Seu Governo não foi um desastre absoluto, mas também não foi a administração brilhante que seus admiradores gostariam de pintar. Houve avanços estruturais? Sim. Houve tentativas sérias de modernização administrativa? Claro. Mas nada disso resistiu ao choque com a crise internacional, ao desgaste do sistema oligárquico e, sobretudo, ao erro político fatal de não perceber que sua autoridade dependia de alianças que ele próprio resolveu desprezar — enquanto Vargas, do outro lado do tabuleiro, movia as peças com precisão cirúrgica.

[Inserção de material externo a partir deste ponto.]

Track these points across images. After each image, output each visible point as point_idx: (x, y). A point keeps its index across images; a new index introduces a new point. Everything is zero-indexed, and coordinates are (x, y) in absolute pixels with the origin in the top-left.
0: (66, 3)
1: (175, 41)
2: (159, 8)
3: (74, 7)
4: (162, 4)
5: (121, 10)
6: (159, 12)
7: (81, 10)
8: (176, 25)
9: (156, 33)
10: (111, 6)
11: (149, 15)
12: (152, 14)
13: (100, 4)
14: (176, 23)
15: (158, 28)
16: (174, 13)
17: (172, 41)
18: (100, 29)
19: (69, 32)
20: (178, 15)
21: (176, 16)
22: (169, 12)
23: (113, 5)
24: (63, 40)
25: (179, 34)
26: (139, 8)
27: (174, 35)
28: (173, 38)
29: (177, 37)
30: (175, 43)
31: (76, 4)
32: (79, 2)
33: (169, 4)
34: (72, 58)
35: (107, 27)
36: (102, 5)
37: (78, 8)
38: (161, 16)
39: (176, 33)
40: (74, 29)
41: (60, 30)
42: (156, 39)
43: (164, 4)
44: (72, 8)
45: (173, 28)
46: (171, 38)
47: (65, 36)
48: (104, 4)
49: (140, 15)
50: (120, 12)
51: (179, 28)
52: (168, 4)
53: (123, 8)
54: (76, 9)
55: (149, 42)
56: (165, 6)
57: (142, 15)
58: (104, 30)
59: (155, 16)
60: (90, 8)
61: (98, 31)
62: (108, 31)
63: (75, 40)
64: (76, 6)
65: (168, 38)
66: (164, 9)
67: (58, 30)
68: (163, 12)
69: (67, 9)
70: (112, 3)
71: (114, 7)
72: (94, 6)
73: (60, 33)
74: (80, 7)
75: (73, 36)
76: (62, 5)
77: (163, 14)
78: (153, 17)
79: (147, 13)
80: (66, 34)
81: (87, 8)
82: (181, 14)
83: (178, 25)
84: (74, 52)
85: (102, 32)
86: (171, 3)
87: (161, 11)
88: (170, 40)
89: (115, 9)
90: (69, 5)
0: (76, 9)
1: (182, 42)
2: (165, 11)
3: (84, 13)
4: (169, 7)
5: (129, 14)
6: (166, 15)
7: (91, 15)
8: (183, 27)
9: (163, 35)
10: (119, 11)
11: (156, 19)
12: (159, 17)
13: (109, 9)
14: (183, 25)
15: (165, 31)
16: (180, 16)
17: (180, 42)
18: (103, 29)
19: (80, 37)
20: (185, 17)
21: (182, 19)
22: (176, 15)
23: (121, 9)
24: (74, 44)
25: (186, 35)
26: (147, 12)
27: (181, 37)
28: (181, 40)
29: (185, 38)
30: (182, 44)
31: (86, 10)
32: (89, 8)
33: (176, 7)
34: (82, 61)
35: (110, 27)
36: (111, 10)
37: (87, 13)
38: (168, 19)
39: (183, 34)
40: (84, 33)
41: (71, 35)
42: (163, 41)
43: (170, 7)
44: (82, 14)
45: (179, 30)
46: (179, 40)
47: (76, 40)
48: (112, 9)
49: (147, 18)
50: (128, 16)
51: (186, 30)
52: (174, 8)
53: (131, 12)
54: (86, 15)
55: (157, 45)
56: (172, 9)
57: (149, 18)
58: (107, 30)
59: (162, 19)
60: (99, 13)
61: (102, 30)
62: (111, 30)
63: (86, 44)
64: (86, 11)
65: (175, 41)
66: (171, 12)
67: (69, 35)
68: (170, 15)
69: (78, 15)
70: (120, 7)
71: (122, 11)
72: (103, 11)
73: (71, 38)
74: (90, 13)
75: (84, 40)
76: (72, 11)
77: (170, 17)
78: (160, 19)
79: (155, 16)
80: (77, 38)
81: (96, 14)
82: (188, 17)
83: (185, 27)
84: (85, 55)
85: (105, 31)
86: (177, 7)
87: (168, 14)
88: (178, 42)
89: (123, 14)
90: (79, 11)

Washington Luís acreditava numa República racional, técnica e polida — uma espécie de país idealizado onde conflitos poderiam ser resolvidos com decretos, estradas e ternos bem cortados. No entanto, governou um Brasil convulsionado, desigual, imprevisível e pragmático. A distância entre o país real e o país que ele imaginava foi justamente o buraco onde sua presidência caiu.

Se há algo que o legado de Washington Luís nos oferece hoje, quase um século depois, é uma espécie de alerta histórico: governar exige sensibilidade para ouvir ruídos antes que eles se tornem trovões. Ele ouviu apenas o ronco dos motores, quando deveria ter prestado atenção ao barulho crescente das ruas, das roças, dos quartéis — e de um certo gaúcho silencioso, calculista e paciente que já negociava o futuro sem ele.

Reduzir Washington Luís a um simples dândi de terno engomado seria injusto (Foto: Wiki)
Reduzir Washington Luís a um simples dândi de terno engomado seria injusto (Foto: Wiki)

A República Velha caiu com Washington Luís, mas quem emergiu dela, triunfante e pronto para moldar o país, a sua imagem, foi Vargas. O presidente elegante perdeu o poder; o homem poderoso levou a história.